## Assignment
Show each line of the records below that contains the string "MASTER".
** Opening Records supplied block **
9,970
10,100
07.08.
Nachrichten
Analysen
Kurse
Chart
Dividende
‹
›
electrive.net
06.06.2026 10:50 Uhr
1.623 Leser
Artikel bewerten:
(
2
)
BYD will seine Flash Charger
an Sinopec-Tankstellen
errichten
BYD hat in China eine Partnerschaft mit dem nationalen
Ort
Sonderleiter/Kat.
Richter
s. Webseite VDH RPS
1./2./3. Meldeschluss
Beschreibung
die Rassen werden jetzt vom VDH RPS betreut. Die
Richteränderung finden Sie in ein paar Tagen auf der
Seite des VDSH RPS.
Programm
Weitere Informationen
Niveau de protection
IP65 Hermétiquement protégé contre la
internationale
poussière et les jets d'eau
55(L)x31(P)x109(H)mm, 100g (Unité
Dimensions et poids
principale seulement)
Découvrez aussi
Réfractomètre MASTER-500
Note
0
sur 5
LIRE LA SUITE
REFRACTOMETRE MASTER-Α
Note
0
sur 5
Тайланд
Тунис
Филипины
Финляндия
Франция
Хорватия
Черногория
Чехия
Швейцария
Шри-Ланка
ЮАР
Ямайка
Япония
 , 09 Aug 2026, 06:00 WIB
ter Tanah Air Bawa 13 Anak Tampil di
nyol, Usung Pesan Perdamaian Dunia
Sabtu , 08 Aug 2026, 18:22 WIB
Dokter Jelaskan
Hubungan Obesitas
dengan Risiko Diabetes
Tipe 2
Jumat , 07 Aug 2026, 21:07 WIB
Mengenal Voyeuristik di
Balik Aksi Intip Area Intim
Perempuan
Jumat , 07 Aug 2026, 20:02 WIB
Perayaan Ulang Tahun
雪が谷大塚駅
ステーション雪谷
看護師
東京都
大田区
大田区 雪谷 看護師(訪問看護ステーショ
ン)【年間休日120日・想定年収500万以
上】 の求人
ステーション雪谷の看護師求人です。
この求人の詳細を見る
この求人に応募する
** Closing Records supplied block **
## Answer to the exercise
Réfractomètre MASTER-500
REFRACTOMETRE MASTER-Α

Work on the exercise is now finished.